I may have posted on this subject a little while back, but the topic just came up on the email list for the Nashville Scholars of the Three Pipe Problem, so I thought it might bear repeating.
Fans of Sherlock Holmes and science fiction may find this article by Dr. Amy H. Sturgis interesting: Sherlock Holmes and Science Fiction. Dr. Sturgis makes the excellent point that detective fiction and science fiction both share common ancestors (Edgar Allan Poe, for example), and that they both grew out of the rationalist movement in the 19th century. Both sci-fi and detective fiction generally hold the viewpoint that rational inquiry gets tangible results.

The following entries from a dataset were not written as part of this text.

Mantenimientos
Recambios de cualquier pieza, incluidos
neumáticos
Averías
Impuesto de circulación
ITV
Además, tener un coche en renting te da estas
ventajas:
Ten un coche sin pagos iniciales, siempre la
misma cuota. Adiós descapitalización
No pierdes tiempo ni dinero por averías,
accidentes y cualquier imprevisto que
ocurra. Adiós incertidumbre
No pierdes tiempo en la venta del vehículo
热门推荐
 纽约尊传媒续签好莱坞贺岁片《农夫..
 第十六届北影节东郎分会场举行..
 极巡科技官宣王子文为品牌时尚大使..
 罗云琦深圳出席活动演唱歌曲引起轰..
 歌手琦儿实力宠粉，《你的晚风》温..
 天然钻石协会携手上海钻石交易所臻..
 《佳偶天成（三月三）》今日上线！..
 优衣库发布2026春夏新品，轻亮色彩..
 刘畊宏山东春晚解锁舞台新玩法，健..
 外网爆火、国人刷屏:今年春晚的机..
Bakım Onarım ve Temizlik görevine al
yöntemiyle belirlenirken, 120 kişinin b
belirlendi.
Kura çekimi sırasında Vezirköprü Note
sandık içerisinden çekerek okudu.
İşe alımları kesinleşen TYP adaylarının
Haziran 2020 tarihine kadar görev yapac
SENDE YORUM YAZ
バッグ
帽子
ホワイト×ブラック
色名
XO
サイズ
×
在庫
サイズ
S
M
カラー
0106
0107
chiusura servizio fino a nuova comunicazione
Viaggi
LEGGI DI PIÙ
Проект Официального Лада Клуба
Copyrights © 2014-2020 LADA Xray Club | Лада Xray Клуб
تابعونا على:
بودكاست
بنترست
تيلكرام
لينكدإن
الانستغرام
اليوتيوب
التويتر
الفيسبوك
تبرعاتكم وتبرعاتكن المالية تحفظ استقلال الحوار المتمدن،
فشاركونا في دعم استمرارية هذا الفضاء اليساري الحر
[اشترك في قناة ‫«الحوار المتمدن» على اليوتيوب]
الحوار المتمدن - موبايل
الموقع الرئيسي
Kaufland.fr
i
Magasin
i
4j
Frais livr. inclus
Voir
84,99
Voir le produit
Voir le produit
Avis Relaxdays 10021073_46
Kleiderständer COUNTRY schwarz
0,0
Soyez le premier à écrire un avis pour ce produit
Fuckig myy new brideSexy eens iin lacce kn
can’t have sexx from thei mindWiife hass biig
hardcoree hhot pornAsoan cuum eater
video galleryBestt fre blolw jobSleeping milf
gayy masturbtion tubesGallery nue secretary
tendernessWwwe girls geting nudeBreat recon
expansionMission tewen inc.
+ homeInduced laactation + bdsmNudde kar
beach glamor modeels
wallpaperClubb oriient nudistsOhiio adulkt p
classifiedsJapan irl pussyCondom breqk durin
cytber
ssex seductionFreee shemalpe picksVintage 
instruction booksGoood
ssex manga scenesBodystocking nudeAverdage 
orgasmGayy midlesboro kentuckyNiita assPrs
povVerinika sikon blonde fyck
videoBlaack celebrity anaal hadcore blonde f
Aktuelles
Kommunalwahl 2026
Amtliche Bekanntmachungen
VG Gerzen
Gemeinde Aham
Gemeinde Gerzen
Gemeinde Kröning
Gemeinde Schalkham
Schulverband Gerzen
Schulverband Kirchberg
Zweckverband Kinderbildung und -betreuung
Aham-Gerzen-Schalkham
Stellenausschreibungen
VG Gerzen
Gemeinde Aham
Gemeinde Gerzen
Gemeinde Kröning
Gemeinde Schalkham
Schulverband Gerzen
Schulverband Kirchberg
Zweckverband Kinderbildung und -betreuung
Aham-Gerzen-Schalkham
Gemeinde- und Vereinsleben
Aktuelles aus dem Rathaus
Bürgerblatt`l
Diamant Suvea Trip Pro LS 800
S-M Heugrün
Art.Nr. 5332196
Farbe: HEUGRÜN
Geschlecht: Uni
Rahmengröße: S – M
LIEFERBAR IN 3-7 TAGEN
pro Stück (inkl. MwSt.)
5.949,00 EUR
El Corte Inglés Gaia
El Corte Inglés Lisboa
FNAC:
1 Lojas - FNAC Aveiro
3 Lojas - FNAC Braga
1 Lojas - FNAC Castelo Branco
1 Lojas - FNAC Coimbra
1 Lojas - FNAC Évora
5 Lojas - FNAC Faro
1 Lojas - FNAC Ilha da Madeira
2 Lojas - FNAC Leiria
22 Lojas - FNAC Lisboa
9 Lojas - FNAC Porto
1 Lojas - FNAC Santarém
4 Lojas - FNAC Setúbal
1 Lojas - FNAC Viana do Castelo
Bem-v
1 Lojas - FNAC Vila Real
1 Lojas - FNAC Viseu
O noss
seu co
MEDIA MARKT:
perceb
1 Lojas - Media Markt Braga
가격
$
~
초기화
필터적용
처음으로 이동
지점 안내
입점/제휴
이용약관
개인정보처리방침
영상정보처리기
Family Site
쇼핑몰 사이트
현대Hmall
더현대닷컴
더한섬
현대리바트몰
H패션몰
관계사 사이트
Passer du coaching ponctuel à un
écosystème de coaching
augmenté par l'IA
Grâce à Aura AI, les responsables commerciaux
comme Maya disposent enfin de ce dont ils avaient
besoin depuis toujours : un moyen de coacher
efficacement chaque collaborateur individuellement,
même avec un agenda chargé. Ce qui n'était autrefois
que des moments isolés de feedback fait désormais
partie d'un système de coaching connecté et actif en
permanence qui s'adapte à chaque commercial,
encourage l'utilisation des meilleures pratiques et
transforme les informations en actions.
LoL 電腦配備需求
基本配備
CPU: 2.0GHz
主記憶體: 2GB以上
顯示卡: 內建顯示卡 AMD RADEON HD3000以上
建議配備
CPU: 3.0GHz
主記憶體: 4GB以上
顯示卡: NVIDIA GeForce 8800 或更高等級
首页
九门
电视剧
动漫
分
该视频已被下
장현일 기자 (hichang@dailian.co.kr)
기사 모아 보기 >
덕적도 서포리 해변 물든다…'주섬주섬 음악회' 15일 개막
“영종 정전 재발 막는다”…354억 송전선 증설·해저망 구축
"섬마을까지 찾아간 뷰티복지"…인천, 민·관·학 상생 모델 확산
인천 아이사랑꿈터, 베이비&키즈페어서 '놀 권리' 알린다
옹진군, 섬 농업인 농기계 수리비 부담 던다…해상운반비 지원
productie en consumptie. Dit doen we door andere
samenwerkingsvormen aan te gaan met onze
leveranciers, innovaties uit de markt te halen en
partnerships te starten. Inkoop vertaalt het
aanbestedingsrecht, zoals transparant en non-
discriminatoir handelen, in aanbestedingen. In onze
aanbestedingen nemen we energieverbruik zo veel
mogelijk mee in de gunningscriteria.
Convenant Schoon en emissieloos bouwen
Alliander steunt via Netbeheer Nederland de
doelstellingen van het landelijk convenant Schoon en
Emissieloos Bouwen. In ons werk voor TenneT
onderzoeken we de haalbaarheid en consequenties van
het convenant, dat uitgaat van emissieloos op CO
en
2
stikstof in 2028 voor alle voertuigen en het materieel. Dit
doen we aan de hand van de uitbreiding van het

I find it interesting that, on both sides of the Atlantic in the late 19th and early 20th centuries, authors such as Doyle and Edgar Rice Burroughs were creating such popular characters as Tarzan and Sherlock Holmes, a couple of the most recognized fictional characters in literary history. I have had a couple wonderful conversations about Doyle and Burroughs at the two meetings of the Nashville Scholars that I have attended.
I would love to hear feedback on the Sturgis article linked above. I had the great fortune to take an online class on dystopian fiction with Dr. Sturgis a couple years ago, and thoroughly enjoyed myself. She is a great fan of Holmes, Tolkien, and many other authors who have long been favorites of mine.
I'm a stay-at-home dad, and Director of Music Ministries at a United Methodist Church in Mt. Juliet, TN, and a longtime fan of Mr. Sherlock Holmes.